Stored data
----------

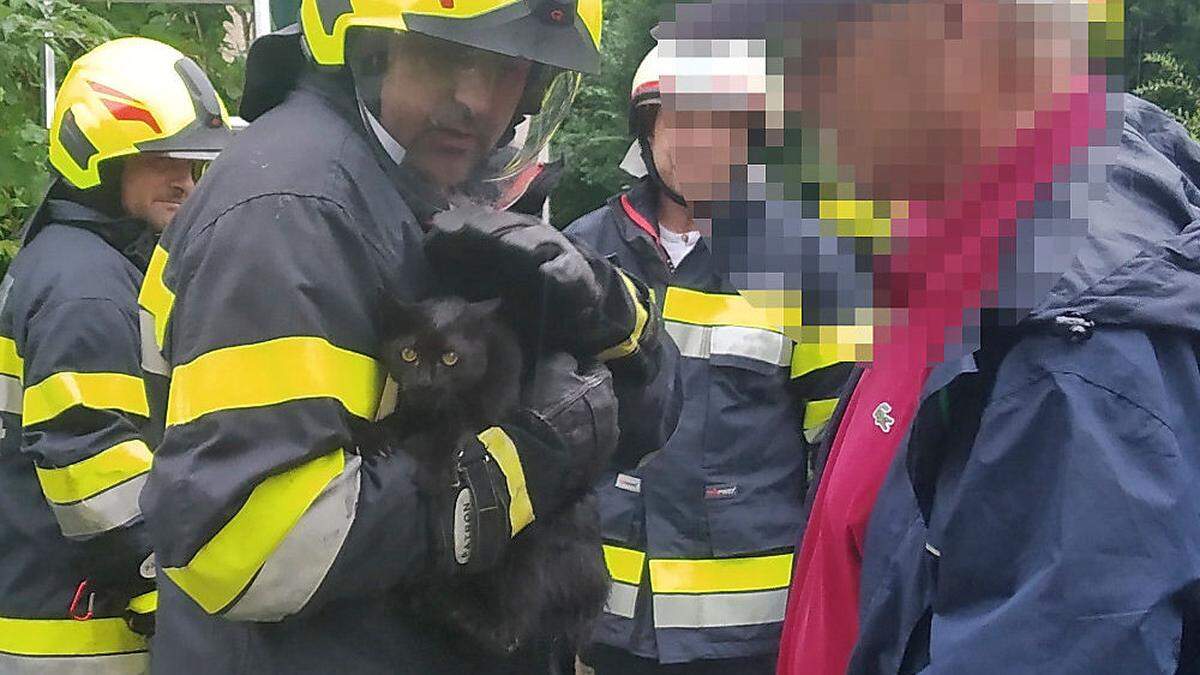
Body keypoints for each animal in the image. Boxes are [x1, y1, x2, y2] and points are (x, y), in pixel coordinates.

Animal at [379, 294, 614, 653]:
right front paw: (371, 435)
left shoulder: (487, 412)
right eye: (409, 354)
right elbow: (401, 422)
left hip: (535, 545)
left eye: (450, 358)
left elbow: (454, 431)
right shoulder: (415, 407)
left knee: (512, 627)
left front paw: (437, 467)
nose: (425, 381)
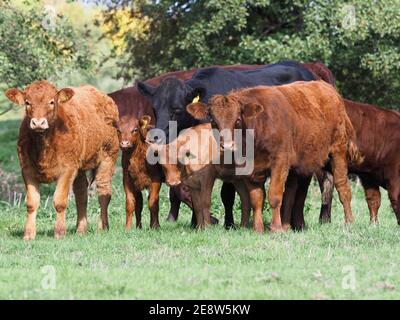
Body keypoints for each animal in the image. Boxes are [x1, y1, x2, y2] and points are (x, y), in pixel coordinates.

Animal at [5, 80, 119, 240]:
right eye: (27, 102)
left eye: (52, 101)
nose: (38, 123)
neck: (43, 145)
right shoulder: (27, 169)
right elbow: (31, 203)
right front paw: (28, 234)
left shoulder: (67, 169)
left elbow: (59, 201)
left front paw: (59, 233)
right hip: (80, 165)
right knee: (81, 194)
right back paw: (81, 229)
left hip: (108, 157)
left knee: (104, 192)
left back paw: (102, 228)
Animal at [188, 80, 362, 232]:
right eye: (213, 121)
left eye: (237, 120)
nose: (228, 146)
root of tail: (327, 88)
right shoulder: (249, 169)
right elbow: (257, 198)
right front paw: (258, 229)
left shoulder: (280, 162)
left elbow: (275, 195)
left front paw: (275, 229)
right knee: (292, 193)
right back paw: (287, 225)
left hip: (338, 150)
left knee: (342, 187)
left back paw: (349, 222)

----------

Instructions for the task
Transcribe all data precisely. Pictures are not copied.

Exercise answer
Body keypoints for each animal in the image. Boxes are [x1, y1, x2, y2] and points are (x, y), in pixel coordinates.

Animal at [379, 294, 614, 653]:
right front paw: (371, 435)
left shoulder: (487, 412)
right eye: (409, 354)
right elbow: (401, 422)
left hip: (535, 545)
left eye: (450, 358)
left elbow: (454, 431)
right shoulder: (415, 407)
left knee: (512, 627)
left front paw: (437, 467)
nose: (425, 381)
Body keypoints for each animal in the image. Boxes are [x1, y1, x2, y2] and points are (x, y), in pixel coordinates.

Animal at [5, 80, 119, 240]:
right eye: (27, 102)
left eye: (52, 101)
nose: (38, 123)
neck: (43, 145)
right shoulder: (27, 169)
right elbow: (31, 203)
right front paw: (28, 234)
left shoulder: (67, 169)
left elbow: (59, 201)
left front paw: (59, 233)
right hip: (80, 165)
right knee: (81, 194)
right back paw: (81, 229)
left hip: (108, 157)
left knee: (104, 192)
left back paw: (102, 228)
Animal at [188, 80, 362, 232]:
right eye: (213, 121)
left eye: (237, 120)
nose: (228, 146)
root of tail: (327, 88)
right shoulder: (249, 169)
right elbow: (257, 198)
right front paw: (258, 229)
left shoulder: (280, 162)
left elbow: (275, 195)
left front paw: (275, 229)
right knee: (292, 193)
right back paw: (287, 225)
left hip: (338, 150)
left knee: (342, 187)
left back paw: (349, 222)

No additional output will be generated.